- Try it -
Before copying the entries, remove the pictures; everything else stays exactly as it is.

——————

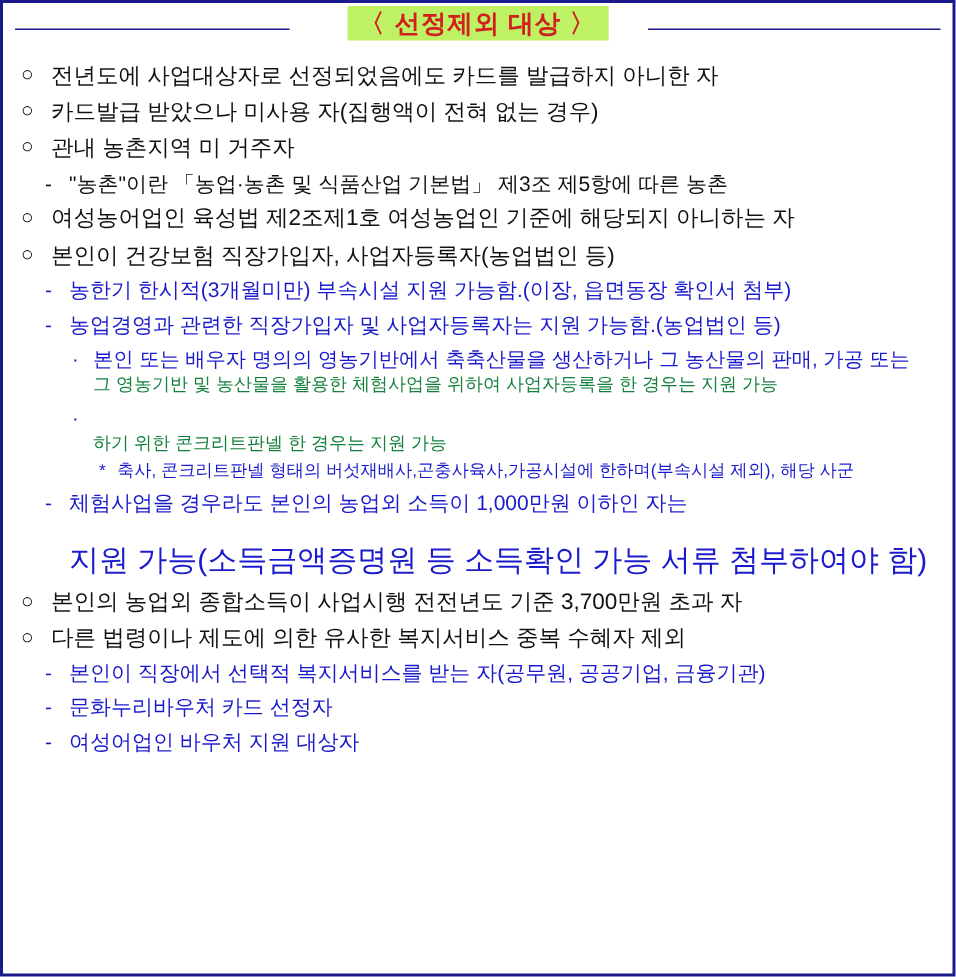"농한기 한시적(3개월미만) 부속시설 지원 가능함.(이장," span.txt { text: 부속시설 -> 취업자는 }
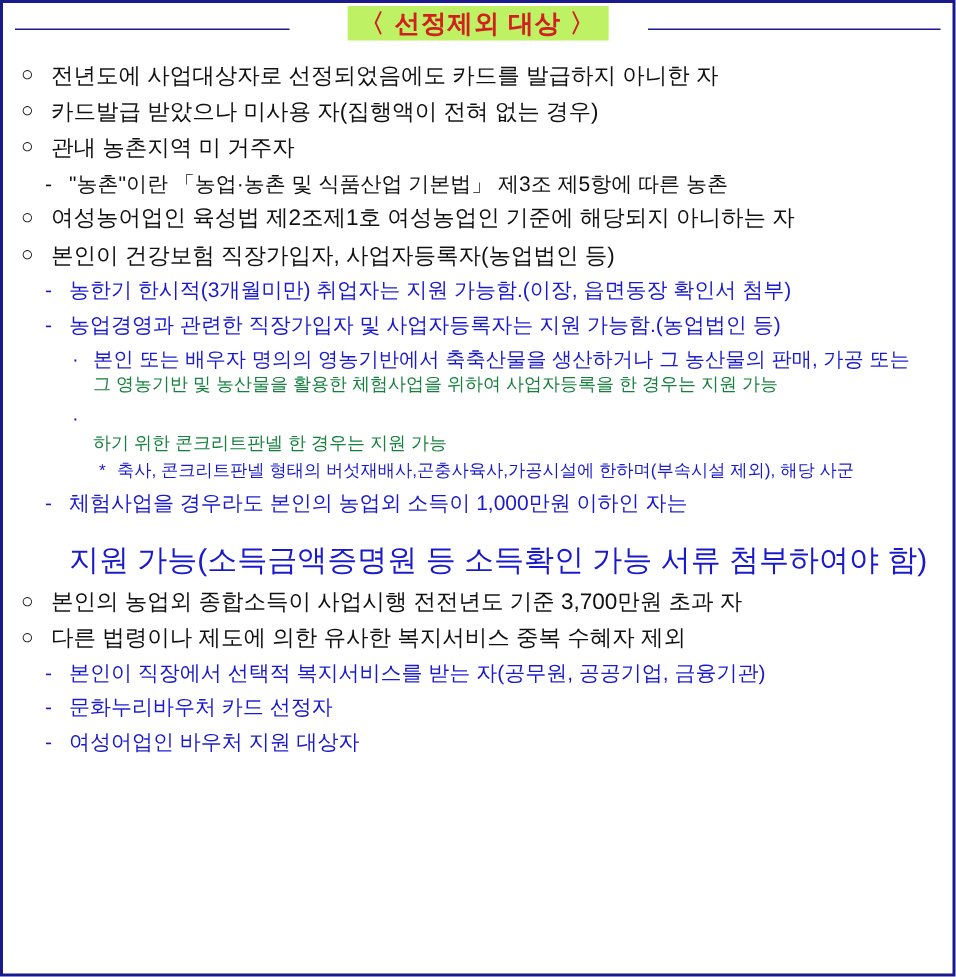"본인 또는 배우자 명의의 영농기반에서" span.txt { html: <span>본인 또는 배우자 명의의 영농기반에서 축축산물을 생산하거나 그 농산물의 판매, 가공 또는</span> -> none }
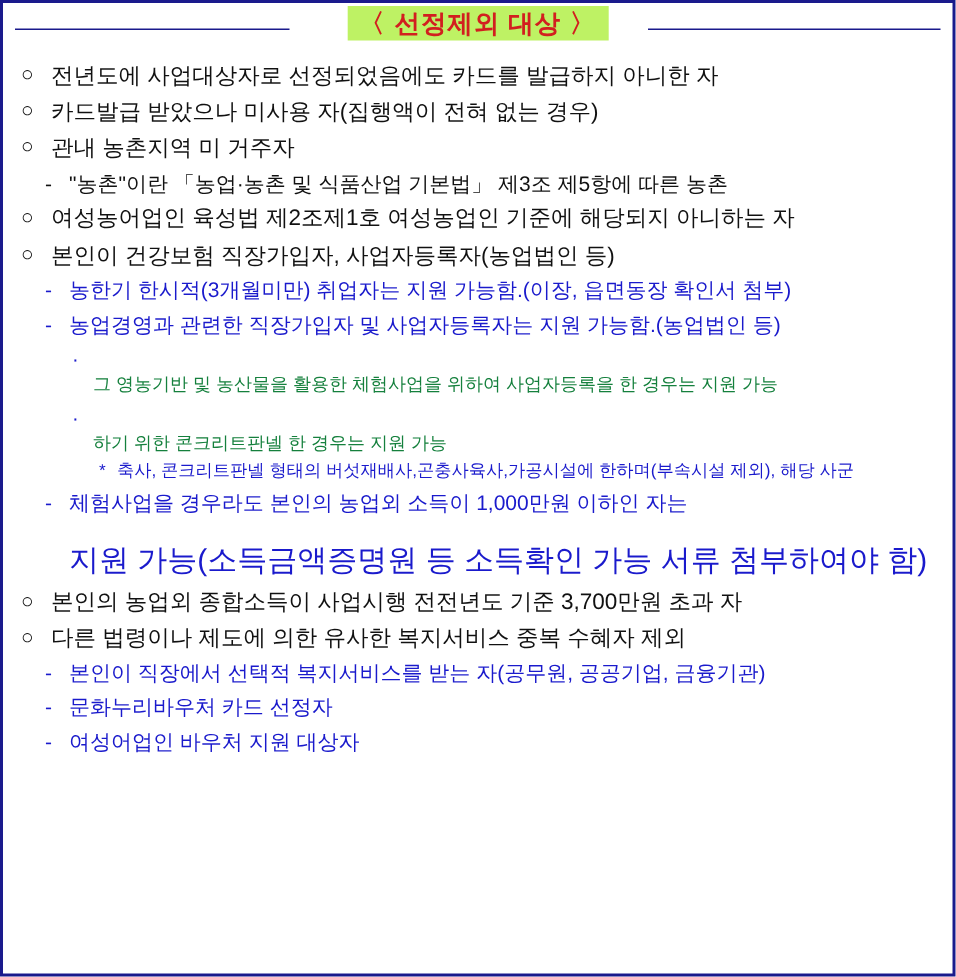"지원 가능(소득금액증명원 등 소득확인 가능" .cont2 { font-size: 20px -> 16px; margin-top: 16px -> 2px }
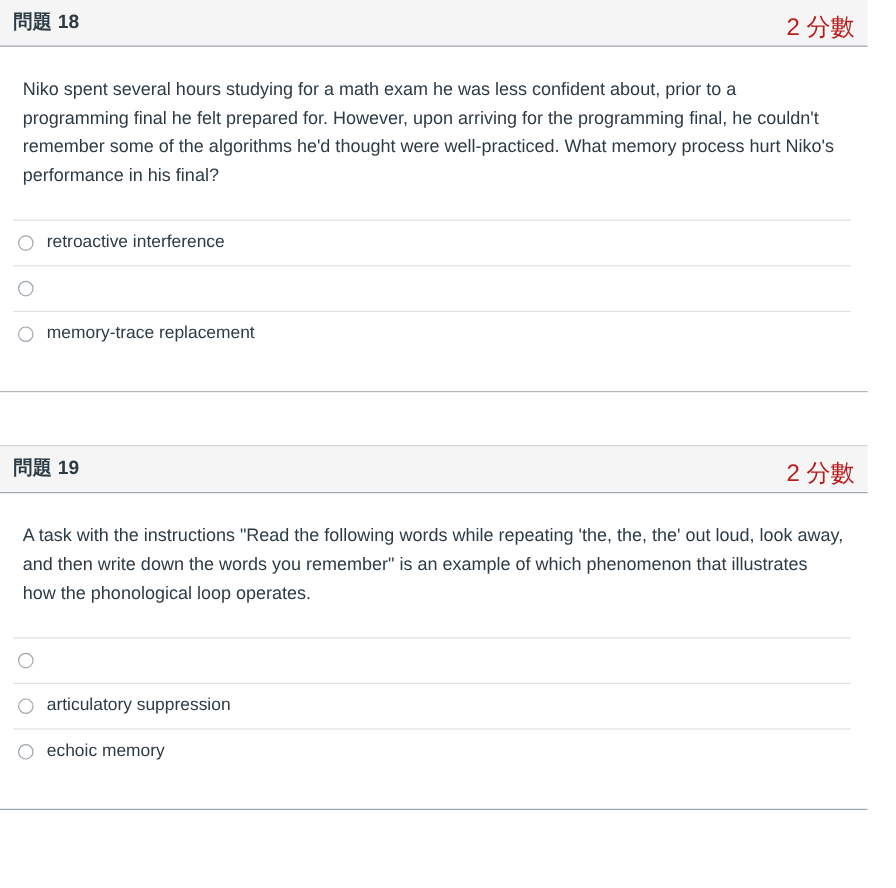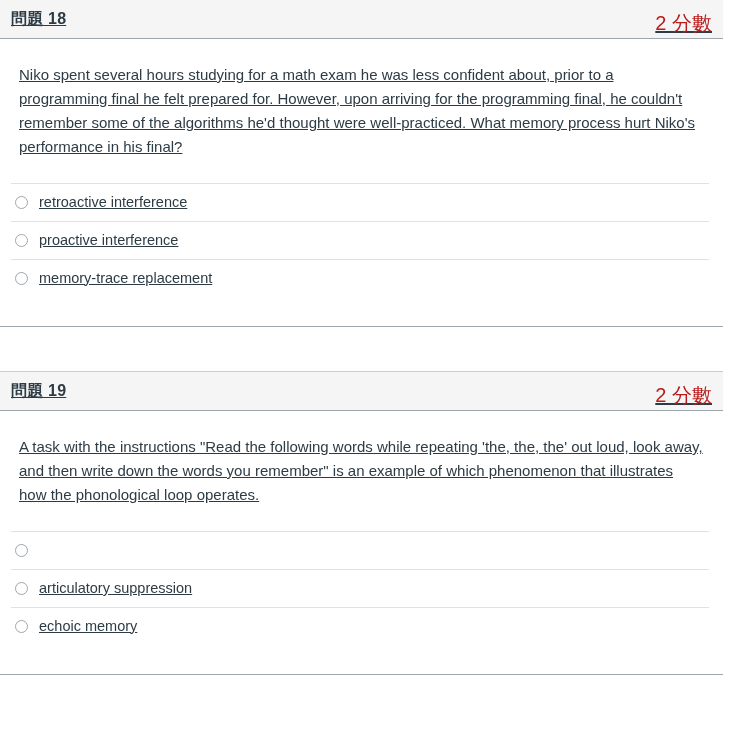"問題 18" .quiz-body { text-decoration: underline -> none }
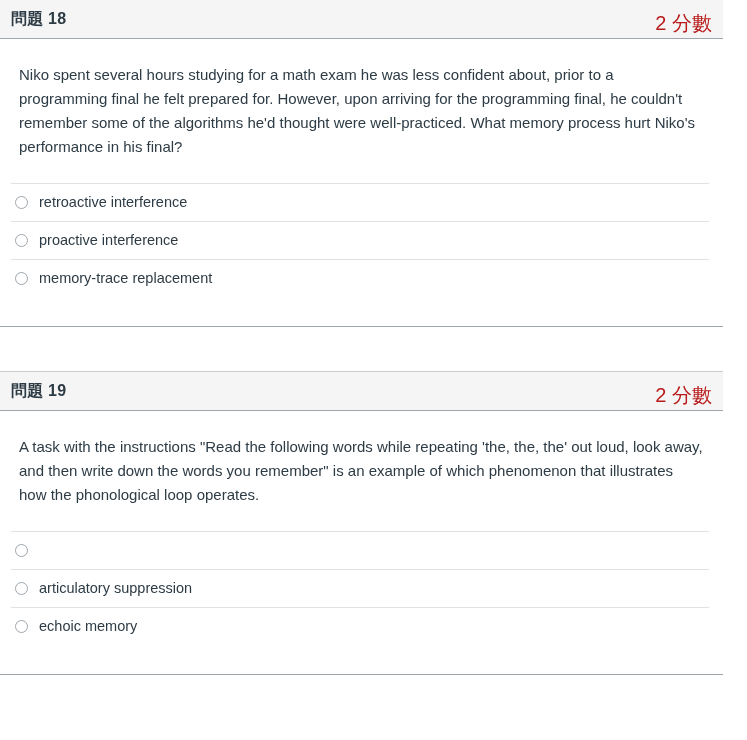"proactive interference" span.answer-label { html: <span>proactive interference</span> -> none }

——————

- Solved exercise -
"농한기 한시적(3개월미만) 부속시설 지원 가능함.(이장," span.txt { text: 부속시설 -> 취업자는 }
"본인 또는 배우자 명의의 영농기반에서" span.txt { html: <span>본인 또는 배우자 명의의 영농기반에서 축축산물을 생산하거나 그 농산물의 판매, 가공 또는</span> -> none }
"지원 가능(소득금액증명원 등 소득확인 가능" .cont2 { font-size: 20px -> 16px; margin-top: 16px -> 2px }
"問題 18" .quiz-body { text-decoration: underline -> none }
"proactive interference" span.answer-label { html: <span>proactive interference</span> -> none }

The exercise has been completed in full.